Related Work & Insights¶
- vs. GroupScore (Thrush et al. 2022): The old metric imposes \(2k^2-2k\) constraints, resulting in a very low random baseline. GroupMatch focuses on global optimality and removes redundant constraints while remaining convertible.
- vs. Scaffolding / Prompt Tuning (Wu et al.; Vaishnav & Tammet): Previous works improved Winoground from 50.75 to 52 (+1.25) via prompt engineering. SimpleMatch pushes GPT-4.1 to 91.38, exceeding humans without extra data.
- vs. Standard Test-Time Training (Sun et al. 2020): While related to test-time adaptation, TTM's innovation lies in using "matching-induced" pseudo-labels rather than auxiliary self-supervised tasks, controlled by margin and decay.
Rating¶
- Novelty: ⭐⭐⭐⭐⭐ Re-attributing failures to metrics and providing provable, translatable corrections + test-time self-training is a highly original perspective.
- Experimental Thoroughness: ⭐⭐⭐⭐⭐ Covers 16 dataset variants, two model types, threshold ablations, and global variants with multiple random seeds.

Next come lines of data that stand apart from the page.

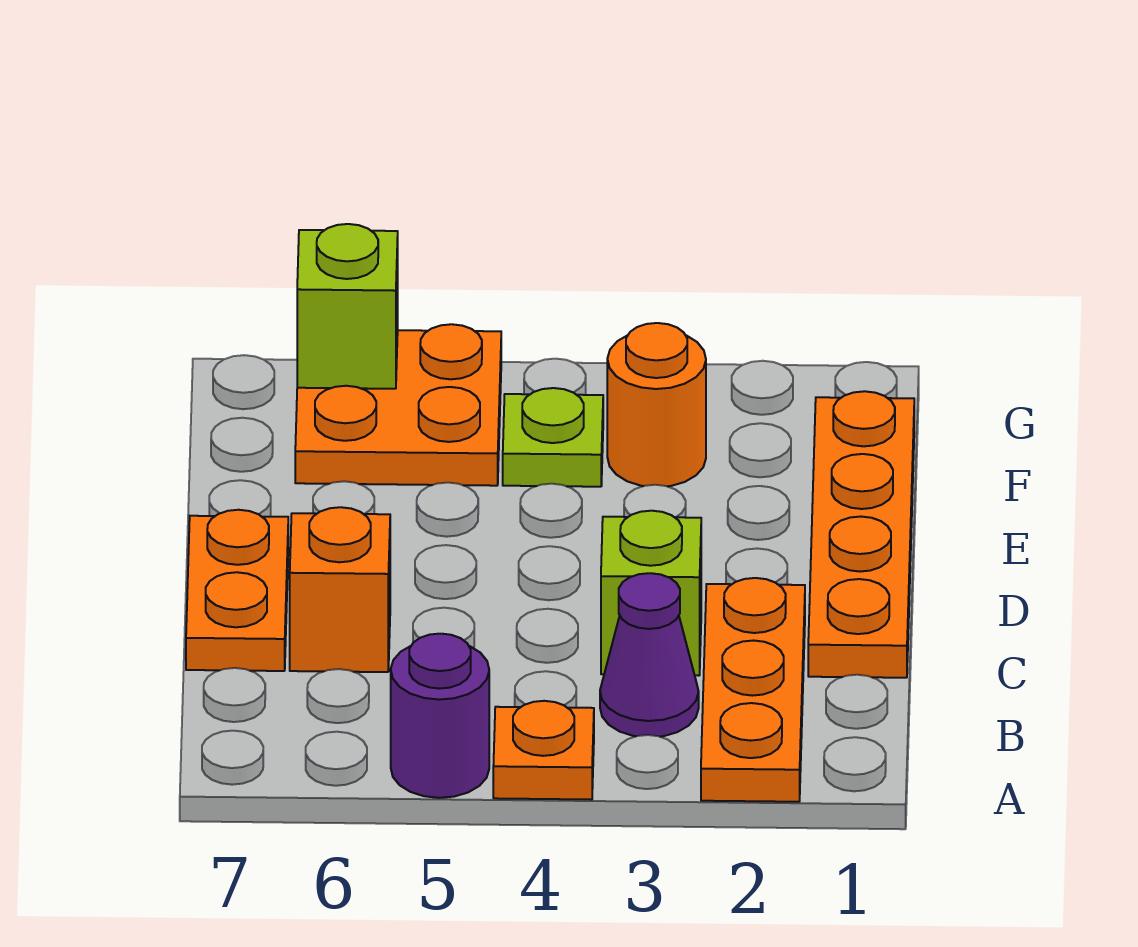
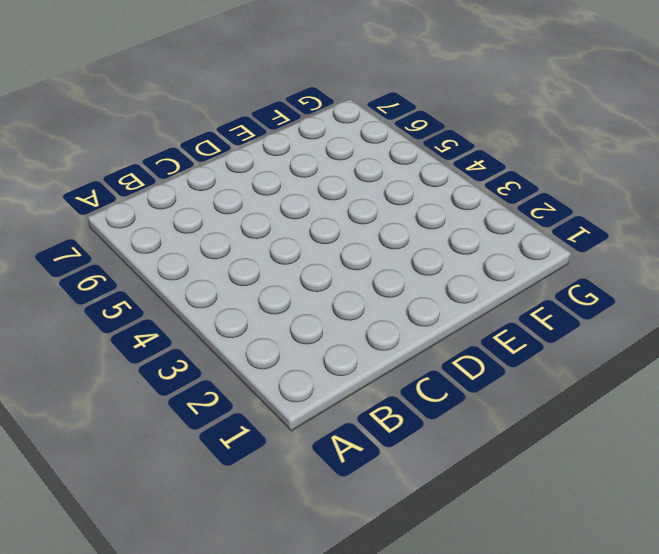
none -> orange 1x3 plate [701,578,805,802]
none -> orange 1x1 plate [493,701,594,800]
none -> purple 1x1 round brick [391,634,489,798]

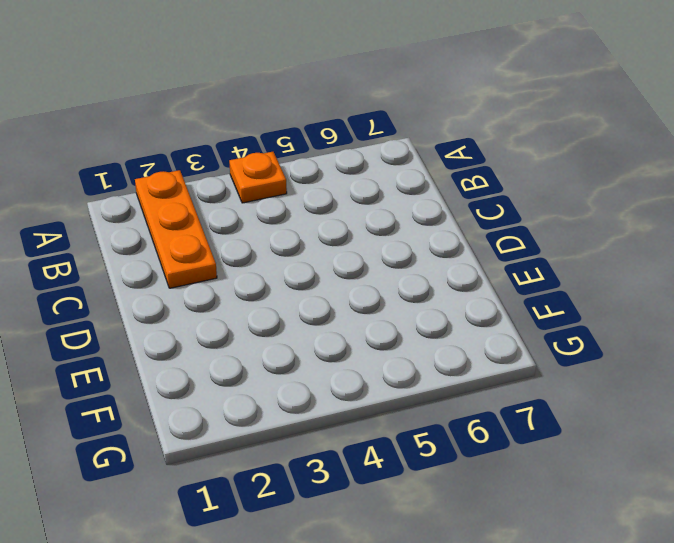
none -> purple 1x1 round brick [391,634,489,798]
none -> purple 1x1 cone [600,573,699,737]
none -> orange 1x4 plate [808,391,914,678]

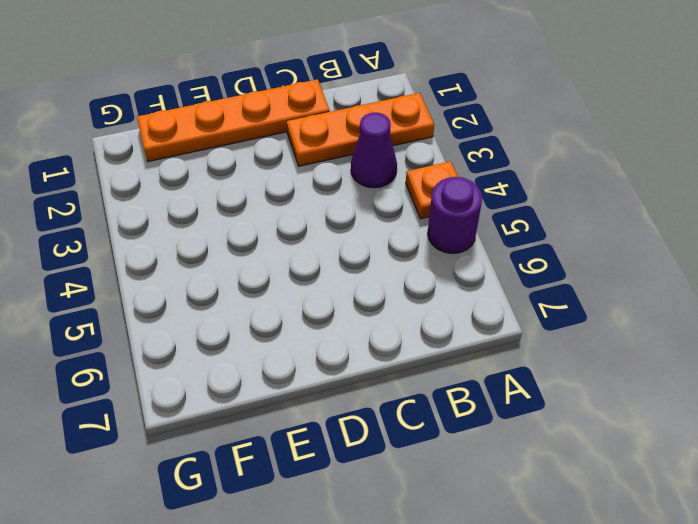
none -> lime 1x1 brick [601,511,701,676]
none -> orange 1x1 brick [290,507,390,672]
none -> orange 1x2 plate [186,510,288,671]

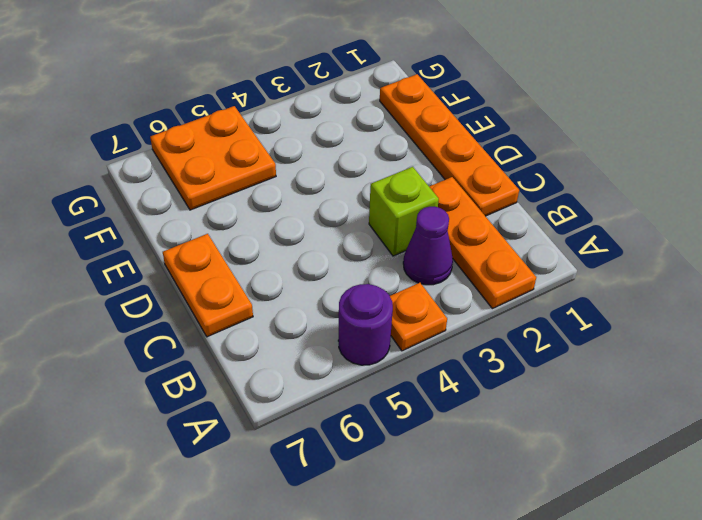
none -> orange 1x1 brick [290,507,390,672]
none -> orange 1x1 round brick [607,323,706,486]
none -> lime 1x1 plate [503,388,603,487]

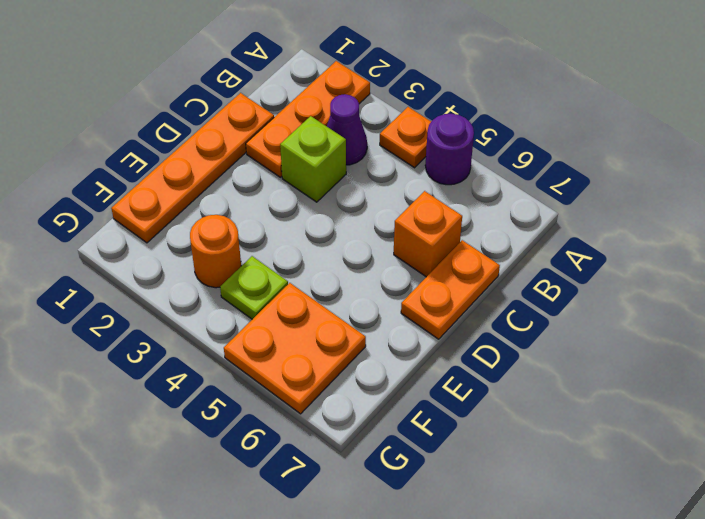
none -> lime 1x1 brick [297,224,398,389]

- Writing Quality: ⭐⭐⭐⭐⭐ Clear derivation of propositions and random baselines, intuitive figures, and a logical progression through GroupMatch, SimpleMatch, and TTM.
- Value: ⭐⭐⭐⭐⭐ Not only breaks multiple SOTAs and exceeds human performance, but also provides a transferable paradigm for evaluation and test-time improvement.